Who Was John Hanson, Liberian Senator ERRONEOUSLY CLAIMED as the First Black President of the United States

Who Was John Hanson, Liberian Senator ERRONEOUSLY CLAIMED as the First Black President of the United States
#image_title

 

John Hanson was a Liberian senator during the mid-nineteenth century who has been incorrectly identified as the United States’ first Black president. Little is known about Hanson’s childhood. Around 1791, he was born into slavery in Baltimore, Maryland. Some historians believe Hanson bought his freedom, although the manner and year are unknown.

The American Colonization Society (ACS) was founded in Washington, D.C., in 1816 with the goal of transporting former slaves to a colony in West Africa. The ACS established that colony in 1822. That year, two Society members purchased property for the colony in Cape Mesurado on Africa’s west coast. In 1824, the new colony was named Liberia, and the first Black Liberians named the city they created, Monrovia, after then-US President James Monroe.

Hanson immigrated to Liberia in 1827 via the Society and immediately became a part of the freed slaves’ commerce and political elite. The ACS, which ruled the colony until its independence in 1847, established the Commonwealth of Liberia in 1839 and nominated Thomas Buchanan as its first governor. In December 1840, Hanson was elected to the newly formed Colonial Council as a senator from Grand Bassa County.

John Hanson died at the age of 69 in Liberia in 1860. After his death, Stephen Allen Benson, then president of Liberia, praised Hanson as a faithful, loyal, and patriotic servant of the nascent nation, which was just the world’s second Western-style republic (after Haiti) at the time.

False information about Hanson becoming the first Black president of the United States circulated long before the internet.
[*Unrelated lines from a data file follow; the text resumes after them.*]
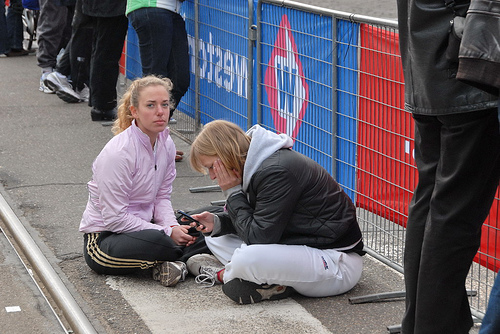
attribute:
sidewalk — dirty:
[1, 65, 499, 332]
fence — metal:
[127, 0, 499, 332]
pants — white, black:
[203, 234, 364, 296]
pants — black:
[83, 229, 221, 275]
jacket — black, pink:
[212, 146, 367, 254]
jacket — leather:
[397, 1, 499, 113]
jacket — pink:
[79, 119, 180, 237]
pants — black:
[89, 17, 129, 114]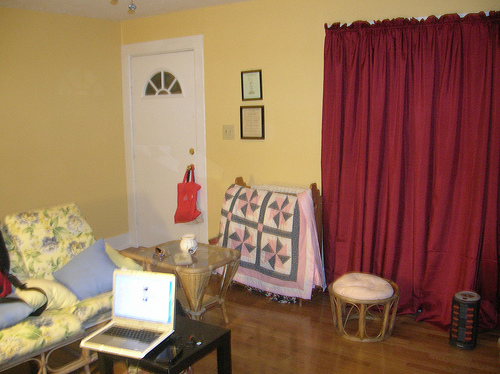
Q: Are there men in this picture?
A: No, there are no men.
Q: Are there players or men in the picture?
A: No, there are no men or players.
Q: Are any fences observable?
A: No, there are no fences.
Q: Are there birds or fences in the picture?
A: No, there are no fences or birds.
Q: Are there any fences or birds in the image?
A: No, there are no fences or birds.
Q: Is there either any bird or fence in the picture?
A: No, there are no fences or birds.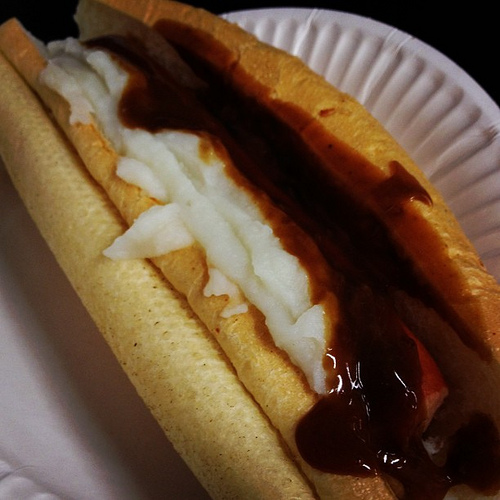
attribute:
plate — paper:
[229, 7, 498, 262]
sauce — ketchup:
[341, 357, 406, 412]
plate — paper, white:
[1, 7, 497, 498]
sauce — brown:
[154, 14, 490, 342]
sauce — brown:
[81, 15, 495, 498]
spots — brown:
[0, 61, 313, 499]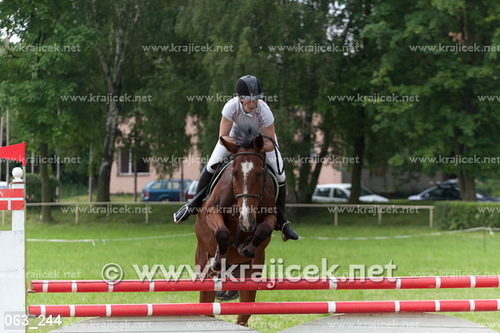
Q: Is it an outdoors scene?
A: Yes, it is outdoors.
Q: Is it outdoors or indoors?
A: It is outdoors.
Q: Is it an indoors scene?
A: No, it is outdoors.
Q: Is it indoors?
A: No, it is outdoors.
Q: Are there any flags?
A: Yes, there is a flag.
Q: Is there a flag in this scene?
A: Yes, there is a flag.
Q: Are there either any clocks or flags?
A: Yes, there is a flag.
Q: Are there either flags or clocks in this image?
A: Yes, there is a flag.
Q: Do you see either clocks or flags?
A: Yes, there is a flag.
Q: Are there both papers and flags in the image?
A: No, there is a flag but no papers.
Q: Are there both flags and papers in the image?
A: No, there is a flag but no papers.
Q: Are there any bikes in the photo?
A: No, there are no bikes.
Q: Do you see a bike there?
A: No, there are no bikes.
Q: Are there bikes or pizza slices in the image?
A: No, there are no bikes or pizza slices.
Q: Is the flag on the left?
A: Yes, the flag is on the left of the image.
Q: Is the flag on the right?
A: No, the flag is on the left of the image.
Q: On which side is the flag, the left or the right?
A: The flag is on the left of the image.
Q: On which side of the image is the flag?
A: The flag is on the left of the image.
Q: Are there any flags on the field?
A: Yes, there is a flag on the field.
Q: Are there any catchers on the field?
A: No, there is a flag on the field.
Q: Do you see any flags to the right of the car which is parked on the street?
A: No, the flag is to the left of the car.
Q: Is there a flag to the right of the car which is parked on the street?
A: No, the flag is to the left of the car.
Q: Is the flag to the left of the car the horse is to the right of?
A: Yes, the flag is to the left of the car.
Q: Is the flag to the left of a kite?
A: No, the flag is to the left of the car.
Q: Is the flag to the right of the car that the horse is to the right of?
A: No, the flag is to the left of the car.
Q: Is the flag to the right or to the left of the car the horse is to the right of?
A: The flag is to the left of the car.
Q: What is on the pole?
A: The flag is on the pole.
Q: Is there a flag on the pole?
A: Yes, there is a flag on the pole.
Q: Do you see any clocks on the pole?
A: No, there is a flag on the pole.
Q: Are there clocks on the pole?
A: No, there is a flag on the pole.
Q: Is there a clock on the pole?
A: No, there is a flag on the pole.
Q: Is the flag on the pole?
A: Yes, the flag is on the pole.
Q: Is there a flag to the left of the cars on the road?
A: Yes, there is a flag to the left of the cars.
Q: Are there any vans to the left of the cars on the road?
A: No, there is a flag to the left of the cars.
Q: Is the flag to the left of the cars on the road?
A: Yes, the flag is to the left of the cars.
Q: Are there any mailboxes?
A: No, there are no mailboxes.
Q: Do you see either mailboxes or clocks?
A: No, there are no mailboxes or clocks.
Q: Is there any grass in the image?
A: Yes, there is grass.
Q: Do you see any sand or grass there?
A: Yes, there is grass.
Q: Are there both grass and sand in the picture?
A: No, there is grass but no sand.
However, modern media spreads knowledge much further and more faster than ever before. Hanson was frequently confused with a white politician of the same name who was erroneously claimed to be America’s first president. Under the Articles of Confederation before the United States, this other individual was named president of Congress in 1781.

The position of President of the United States was established by the Constitution. Some have incorrectly claimed that he, not George Washington, was the first president because of his position as President of the Congress.

To add to the confusion, Hanson was mistaken for the dark-skinned figure on the reverse of the $2 bill. The artwork on the $2 bill depicts painter John Turnbull penning The Declaration of Independence. The portrait attributed to Hanson is really Robert Morris, one of the Declaration’s initial signers. Morris’ image is dark on the bill due to the printing method utilized at the time.